As space gets more crowded, Pentagon looks to AI to spot weapons
A new DARPA contract aims to identify satellites behaving strangely.
The Defense Department has been warning of the growing risks of weapons in space, but the massive increase in objects about to enter low-Earth orbit will make tracking potential weapons even harder. A California company called Slingshot Aerospace has created an AI system to address that challenge, by identifying strangely behaving satellites within large satellite constellations—which could indicate space weapons or other threats.
On Wednesday, Slingshot Aerospace announced a new contract with the Defense Advanced Research Projects Agency for the system, called Agatha.
Dylan Kesler, the director of data science and AI at Slingshot Aerospace, told Defense One that detecting the strange movements of satellites in geosynchronous orbit—like the Russian Luch satellite detected diverting from its predicted path in 2015 to sidle up next to a pair of Intelsat communications satellites in a possible hacking attempt—is simple compared to the challenge of detecting space weapons that could be hidden among new satellite constellations in the much more crowded low-Earth orbit.
“The way that these sorts of analyses have been done throughout history up until recently was literally to say ‘We know that this spacecraft is is maneuvering in a way we wouldn't expect and it's getting close to another spacecraft and the GEO belt, and we should be analyzing that,’” Kesler said.
Now, as the number of satellites in LEO increases, it’s harder to spot potential outliers.

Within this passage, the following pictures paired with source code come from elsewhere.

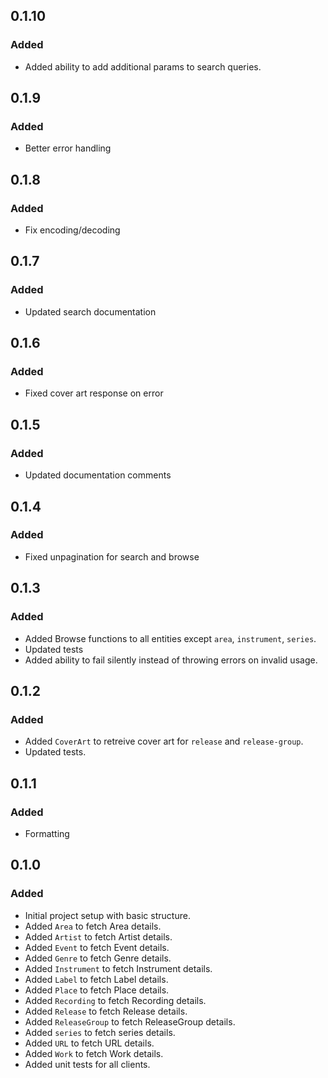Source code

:## 0.1.10

### Added
- Added ability to add additional params to search queries.

## 0.1.9

### Added
- Better error handling

## 0.1.8

### Added
- Fix encoding/decoding

## 0.1.7

### Added
- Updated search documentation

## 0.1.6

### Added
- Fixed cover art response on error

## 0.1.5

### Added
- Updated documentation comments

## 0.1.4

### Added
- Fixed unpagination for search and browse

## 0.1.3

### Added
- Added Browse functions to all entities except `area`, `instrument`, `series`.
- Updated tests
- Added ability to fail silently instead of throwing errors on invalid usage.

## 0.1.2

### Added
- Added `CoverArt` to retreive cover art for `release` and `release-group`.
- Updated tests.

## 0.1.1

### Added
- Formatting


## 0.1.0

### Added
- Initial project setup with basic structure.
- Added `Area` to fetch Area details.
- Added `Artist` to fetch Artist details.
- Added `Event` to fetch Event details.
- Added `Genre` to fetch Genre details.
- Added `Instrument` to fetch Instrument details.
- Added `Label` to fetch Label details.
- Added `Place` to fetch Place details.
- Added `Recording` to fetch Recording details.
- Added `Release` to fetch Release details.
- Added `ReleaseGroup` to fetch ReleaseGroup details.
- Added `series` to fetch series details.
- Added `URL` to fetch URL details.
- Added `Work` to fetch Work details.
- Added unit tests for all clients.

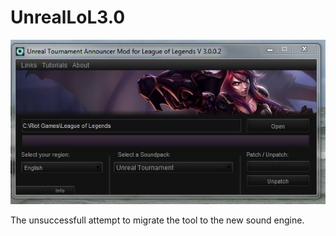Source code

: UnrealLoL3.0
============

![Screenshot](https://raw.githubusercontent.com/Fozruk/UnrealLoL3.0/master/sample.JPG)

The unsuccessfull attempt to migrate the tool to the new sound engine.

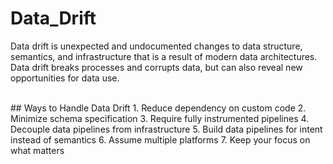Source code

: # Data_Drift
Data drift is unexpected and undocumented changes to data structure, semantics, and infrastructure that is a result of modern data architectures. Data drift breaks processes and corrupts data, but can also reveal new opportunities for data use.

<br> 
## Ways to Handle Data Drift
1. Reduce dependency on custom code
2. Minimize schema specification
3. Require fully instrumented pipelines
4. Decouple data pipelines from infrastructure
5. Build data pipelines for intent instead of semantics
6. Assume multiple platforms
7. Keep your focus on what matters
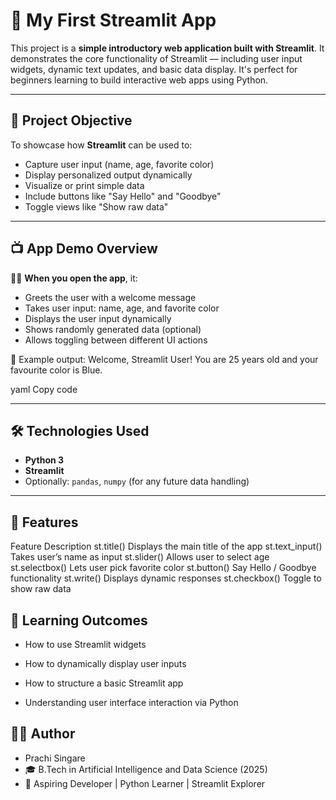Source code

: # 🚀 My First Streamlit App

This project is a **simple introductory web application built with Streamlit**. It demonstrates the core functionality of Streamlit — including user input widgets, dynamic text updates, and basic data display. It's perfect for beginners learning to build interactive web apps using Python.

---

## 🧠 Project Objective

To showcase how **Streamlit** can be used to:
- Capture user input (name, age, favorite color)
- Display personalized output dynamically
- Visualize or print simple data
- Include buttons like "Say Hello" and "Goodbye"
- Toggle views like "Show raw data"

---

## 📺 App Demo Overview

🧑‍💻 **When you open the app**, it:
- Greets the user with a welcome message
- Takes user input: name, age, and favorite color
- Displays the user input dynamically
- Shows randomly generated data (optional)
- Allows toggling between different UI actions

💬 Example output:
Welcome, Streamlit User!
You are 25 years old and your favourite color is Blue.

yaml
Copy code

---

## 🛠️ Technologies Used

- **Python 3**
- **Streamlit**
- Optionally: `pandas`, `numpy` (for any future data handling)

---

## 📝 Features
Feature	Description
st.title()	Displays the main title of the app
st.text_input()	Takes user’s name as input
st.slider()	Allows user to select age
st.selectbox()	Lets user pick favorite color
st.button()	Say Hello / Goodbye functionality
st.write()	Displays dynamic responses
st.checkbox()	Toggle to show raw data


## 🧠 Learning Outcomes
- How to use Streamlit widgets

- How to dynamically display user inputs

- How to structure a basic Streamlit app

- Understanding user interface interaction via Python

##  🙋‍♀️ Author
- Prachi Singare
- 🎓 B.Tech in Artificial Intelligence and Data Science (2025)
- 💬 Aspiring Developer | Python Learner | Streamlit Explorer


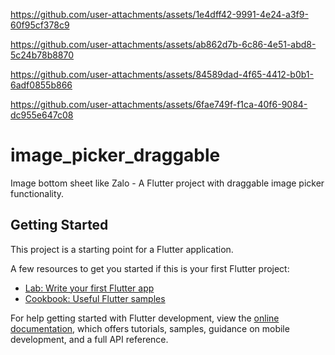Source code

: 

https://github.com/user-attachments/assets/1e4dff42-9991-4e24-a3f9-60f95cf378c9



https://github.com/user-attachments/assets/ab862d7b-6c86-4e51-abd8-5c24b78b8870


https://github.com/user-attachments/assets/84589dad-4f65-4412-b0b1-6adf0855b866



https://github.com/user-attachments/assets/6fae749f-f1ca-40f6-9084-dc955e647c08

# image_picker_draggable
Image bottom sheet like Zalo - A Flutter project with draggable image picker functionality.

## Getting Started

This project is a starting point for a Flutter application.

A few resources to get you started if this is your first Flutter project:

- [Lab: Write your first Flutter app](https://docs.flutter.dev/get-started/codelab)
- [Cookbook: Useful Flutter samples](https://docs.flutter.dev/cookbook)

For help getting started with Flutter development, view the
[online documentation](https://docs.flutter.dev/), which offers tutorials,
samples, guidance on mobile development, and a full API reference.
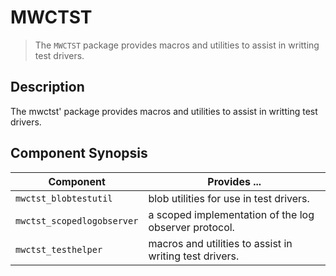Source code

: MWCTST
====
> The `MWCTST` package provides macros and utilities to assist in writting test
> drivers.

Description
-----------
The mwctst' package provides macros and utilities to assist in writting test
drivers.

Component Synopsis
------------------
Component                  | Provides ...
---------------------------|---------------------------------------------------
`mwctst_blobtestutil`      | blob utilities for use in test drivers.
`mwctst_scopedlogobserver` | a scoped implementation of the log observer protocol.
`mwctst_testhelper`        | macros and utilities to assist in writing test drivers.
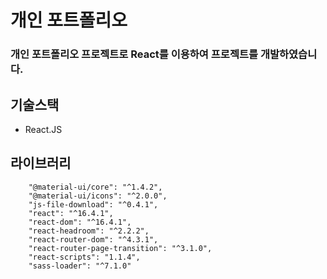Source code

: # 개인 포트폴리오

### 개인 포트폴리오 프로젝트로 React를 이용하여 프로젝트를 개발하였습니다.

## 기술스택

- React.JS

## 라이브러리

        "@material-ui/core": "^1.4.2",
        "@material-ui/icons": "^2.0.0",
        "js-file-download": "^0.4.1",
        "react": "^16.4.1",
        "react-dom": "^16.4.1",
        "react-headroom": "^2.2.2",
        "react-router-dom": "^4.3.1",
        "react-router-page-transition": "^3.1.0",
        "react-scripts": "1.1.4",
        "sass-loader": "^7.1.0"
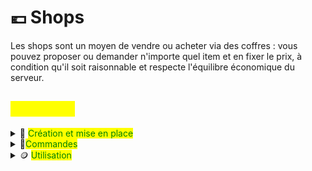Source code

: # 💶 Shops

Les shops sont un moyen de vendre ou acheter via des coffres : vous pouvez proposer ou demander n'importe quel item et en fixer le prix, à condition qu'il soit raisonnable et respecte l'équilibre économique du serveur.

## <mark style="color:yellow;">Utilisation</mark>&#x20;

<details>

<summary>🚧 <mark style="color:green;">Création et mise en place</mark></summary>

Par défaut, le shop créé est prévu pour que vous vendiez l'item. Pour créer un coffre de vente, il faut taper sur un coffre avec l'item que vous souhaitez vendre. Vous devez ensuite écrire dans le chat le prix à l'unité.&#x20;

<div align="left"><figure><img src="../.gitbook/assets/image (58).png" alt="" width="188"><figcaption></figcaption></figure></div>

💵 Par défaut, un coffre de shop est créé en mode Vente. Pour changer le mode du shop, faites un clic droit sur le coffre. Depuis le panneau de contrôle du shop, vous pourrez cliquer dans le chat sur<mark style="color:red;">`[Changer]`</mark>.&#x20;

* Pour les joueurs bedrock, vous pouvez utiliser la commande <mark style="color:red;">`/qs buy`</mark>, en regardant le coffre, pour le passer en mode Achat. Vous pourrez utiliser <mark style="color:red;">`/qs sell`</mark> pour le remettre en mode Vente.

Depuis ce panneau de contrôle, vous pourrez aussi modifier le prix de votre item (à l'unité), voir l'historique de vos ventes et supprimer le coffre de vente. L'historique d'achat vous montre qui a acheté dans votre coffre, sur quelle durée et pour quel montant.

<div align="left"><figure><img src="../.gitbook/assets/image (59).png" alt="" width="357"><figcaption></figcaption></figure></div>

</details>

<details>

<summary>🔔<mark style="color:green;">Commandes</mark></summary>

* De manière générale, vous pouvez faire <mark style="color:red;">`/qs help`</mark> pour accéder à la liste des commandes.\


- Lorsque vous cherchez un item, vous pouvez utiliser la commande <mark style="color:red;">`/recherche Nom_Item_En_Anglais`</mark> : vous pourrez alors avoir la liste des potentiels shops qui vendent ou achètent l'item.\
  Vous pourrez vous téléporter devant le shop, voir le prix et le stock.

<div align="left"><figure><img src="../.gitbook/assets/image (7).png" alt="" width="375"><figcaption></figcaption></figure></div>

* Vous pouvez gérer les permissions de votre coffre :\
  <mark style="color:red;">`/qs staff add`</mark> : vous permet d'ajouter quelqu'un au coffre, il pourra l'ouvrir pour le remplir/vider\
  <mark style="color:red;">`/qs benefit <pourcentage> <pseudo>`</mark> : vous permet de partager les gains d'un shop.\
  ⚠️Ce partage des gains n'est pas noté dans le message affiché lors d'un achat, mais l'argent est bien partagé.\

* Pour supprimer un coffre <mark style="color:green;">en étant bedrock</mark>, vous pouvez faire <mark style="color:red;">`/qs remove`</mark>en regardant le panneau du shop.



</details>

<details>

<summary>🪙 <mark style="color:green;">Utilisation</mark></summary>

Pour acheter auprès d'un coffre de vente, il faut faire un clic gauche sur le coffre. Vous devez ensuite écrire dans le chat le nombre d'items que vous souhaitez acheter (ou vendre si c'est un coffre d'achat).

<figure><img src="../.gitbook/assets/image (60).png" alt=""><figcaption></figcaption></figure>

* ❗Lors de l'achat, une taxe de 5% est imposée. L'acheteur payera le prix indiqué, mais vous ne toucherez pas le prix total.

Lorsqu'un joueur achète à votre shop, un message dans le chat apparait. Si vous êtes déconnectés lors de l'achat, ces messages apparaitront à votre prochaine connexion. Lorsque le shop est vide, un message vous prévient : vous pouvez alors remplir le coffre de l'item qui se vend pour que les autres puissent de nouveau acheter.

* ⚠️ Les coffres vides ne sont pas visibles dans le menu du /recherche.

<figure><img src="../.gitbook/assets/image (61).png" alt=""><figcaption></figcaption></figure>

</details>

And LEO is only becoming more congested. Just last week, China announced a new plan to launch 10,000 new satellites into LEO. That’s on top of a January announcement of 26,000 future Chinese satellites into low-Earth orbit, which itself is just part of a much larger wave.
Tracking potential nefarious behavior in constellations of that size, which are orbiting the Earth far faster than satellites in GEO, requires the ability to process more data from more places, Kesler said. Instead of using the machine learning tools analysts used to track satellites like Luch, the new normal will require more sophisticated approaches, like inverse reinforcement learning.
Strange and possibly illicit payloads, or a host of other factors, could cause a single satellite out of a large constellation to behave unusually, Kesler said. The goal is to detect that behavior as soon as possible so that relevant parties, like Space Command, can use intelligence resources to determine what is causing that behavior.
But with little if any data on actual space weapons available, how can Slingshot Aerospace test whether the AI system is detecting them accurately?
Said Kesler: “We challenged it with both the simulated data and then we crossed the sim into real.” Specifically, the company ran a series of scenarios to show how well Agatha could detect anomalies in virtual settings, and then applied the AI to satellite constellations already in space.
“It functioned in the real world as well, and identified satellites within those real world constellations that were suffering faults or that were changing their mission. And we talked to the owner-operators and indeed validated that the satellites that Agatha identified were in fact different from the others.”
In at least a couple of instances, the satellite operators only learned of the potential malfunctions from the company.